Each entry below should be given again exactly; the pictures stay out.

::: Source material

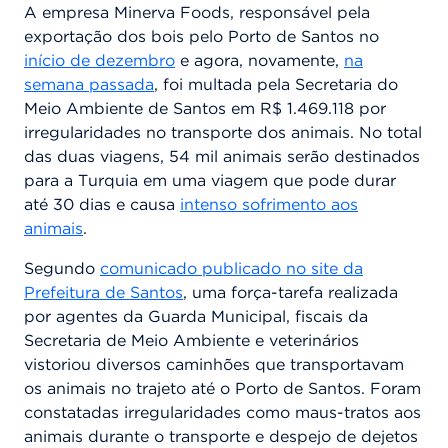
A empresa Minerva Foods, responsável pela
exportação dos bois pelo Porto de Santos no
início de dezembro
e agora, novamente,
na
semana passada
, foi multada pela Secretaria do
Meio Ambiente de Santos em R$ 1.469.118 por
irregularidades no transporte dos animais. No total
das duas viagens, 54 mil animais serão destinados
para a Turquia em uma viagem que pode durar
até 30 dias e causa
intenso sofrimento aos
animais
.
Segundo
comunicado publicado no site da
Prefeitura de Santos
, uma força-tarefa realizada
por agentes da Guarda Municipal, fiscais da
Secretaria de Meio Ambiente e veterinários
vistoriou diversos caminhões que transportavam
os animais no trajeto até o Porto de Santos. Foram
constatadas irregularidades como maus-tratos aos
animais durante o transporte e despejo de dejetos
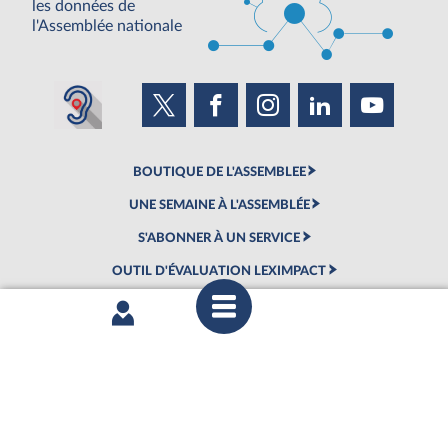
les données de
l'Assemblée nationale
BOUTIQUE DE L'ASSEMBLEE
UNE SEMAINE À L'ASSEMBLÉE
S'ABONNER À UN SERVICE
OUTIL D'ÉVALUATION LEXIMPACT
©Tous droits réservés Assemblée nationale 2019
Mentions légales
|
Accessibilité : partiellement conforme
|
Contacter le webmestre
|
Fils RSS
|
Gestion des cookies
Assemblée nationale - 126 Rue de l'Université, 75355 Paris 07 SP -
Standard 01 40 63 60 00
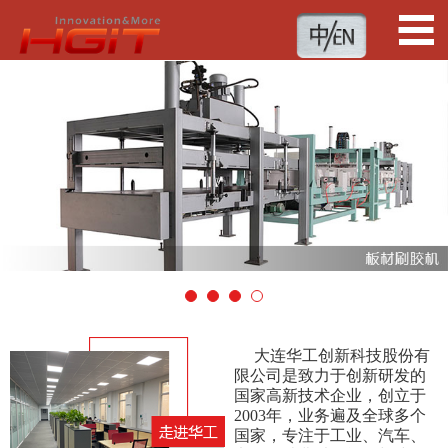
1
2
3
4
大连华工创新科技股份有
限公司是致力于创新研发的
国家高新技术企业，创立于
2003年，业务遍及全球多个
国家，专注于工业、汽车、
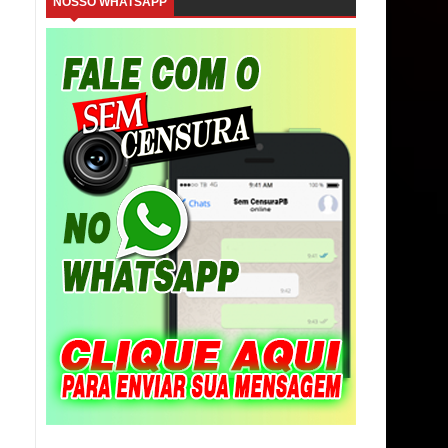
NOSSO WHATSAPP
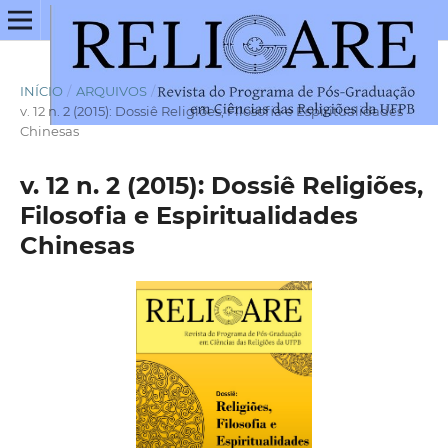
INÍCIO
/
ARQUIVOS
/
v. 12 n. 2 (2015): Dossiê Religiões, Filosofia e Espiritualidades
Chinesas
v. 12 n. 2 (2015): Dossiê Religiões,
Filosofia e Espiritualidades
Chinesas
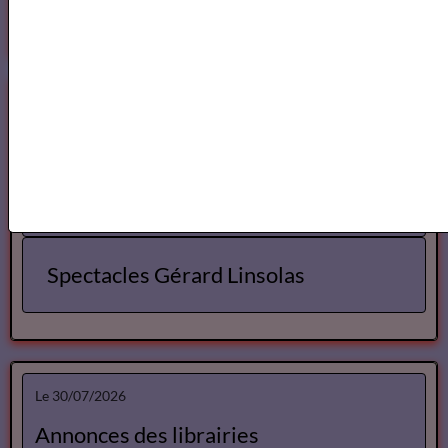
Spectacles
Spectacles Lise Marais
Spectacles Gérard Linsolas
Le 30/07/2026
Annonces des librairies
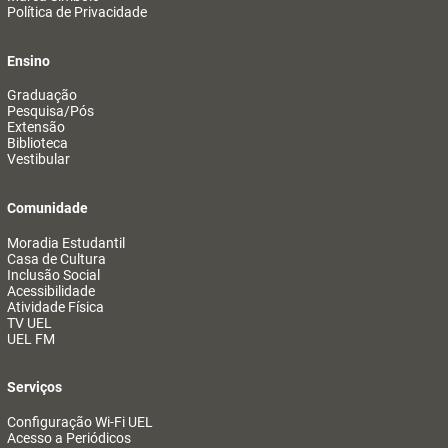
Política de Privacidade
Ensino
Graduação
Pesquisa/Pós
Extensão
Biblioteca
Vestibular
Comunidade
Moradia Estudantil
Casa de Cultura
Inclusão Social
Acessibilidade
Atividade Física
TV UEL
UEL FM
Serviços
Configuração Wi-Fi UEL
Acesso a Periódicos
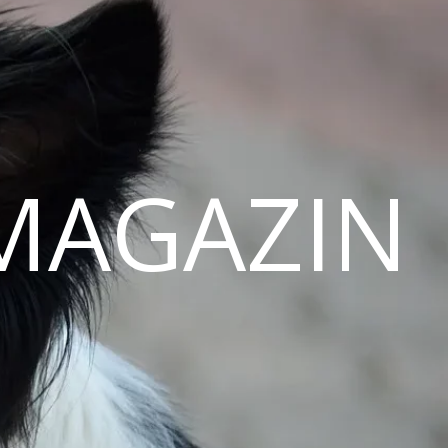
MAGAZIN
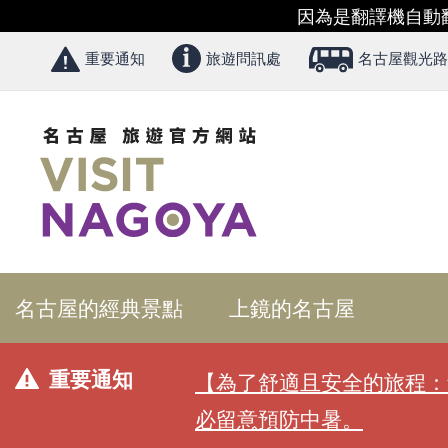
因為是翻譯機自動
重要通知
旅遊問訊處
名古屋觀光路
名古屋的經典景點
上鏡的名古屋
重要通知
【為了舒適且安全的旅程：
必留意預防中暑。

::::::

### Result of this exercise:
A empresa Minerva Foods, responsável pela
exportação dos bois pelo Porto de Santos no
início de dezembro
e agora, novamente,
na
semana passada
, foi multada pela Secretaria do
Meio Ambiente de Santos em R$ 1.469.118 por
irregularidades no transporte dos animais. No total
das duas viagens, 54 mil animais serão destinados
para a Turquia em uma viagem que pode durar
até 30 dias e causa
intenso sofrimento aos
animais
.
Segundo
comunicado publicado no site da
Prefeitura de Santos
, uma força-tarefa realizada
por agentes da Guarda Municipal, fiscais da
Secretaria de Meio Ambiente e veterinários
vistoriou diversos caminhões que transportavam
os animais no trajeto até o Porto de Santos. Foram
constatadas irregularidades como maus-tratos aos
animais durante o transporte e despejo de dejetos
les données de
l'Assemblée nationale
BOUTIQUE DE L'ASSEMBLEE
UNE SEMAINE À L'ASSEMBLÉE
S'ABONNER À UN SERVICE
OUTIL D'ÉVALUATION LEXIMPACT
©Tous droits réservés Assemblée nationale 2019
Mentions légales
|
Accessibilité : partiellement conforme
|
Contacter le webmestre
|
Fils RSS
|
Gestion des cookies
Assemblée nationale - 126 Rue de l'Université, 75355 Paris 07 SP -
Standard 01 40 63 60 00
1
2
3
4
大连华工创新科技股份有
限公司是致力于创新研发的
国家高新技术企业，创立于
2003年，业务遍及全球多个
国家，专注于工业、汽车、
NOSSO WHATSAPP
INÍCIO
/
ARQUIVOS
/
v. 12 n. 2 (2015): Dossiê Religiões, Filosofia e Espiritualidades
Chinesas
v. 12 n. 2 (2015): Dossiê Religiões,
Filosofia e Espiritualidades
Chinesas
Spectacles
Spectacles Lise Marais
Spectacles Gérard Linsolas
Le 30/07/2026
Annonces des librairies
Política de Privacidade
Ensino
Graduação
Pesquisa/Pós
Extensão
Biblioteca
Vestibular
Comunidade
Moradia Estudantil
Casa de Cultura
Inclusão Social
Acessibilidade
Atividade Física
TV UEL
UEL FM
Serviços
Configuração Wi-Fi UEL
Acesso a Periódicos
MAGAZIN
因為是翻譯機自動
重要通知
旅遊問訊處
名古屋觀光路
名古屋的經典景點
上鏡的名古屋
重要通知
【為了舒適且安全的旅程：
必留意預防中暑。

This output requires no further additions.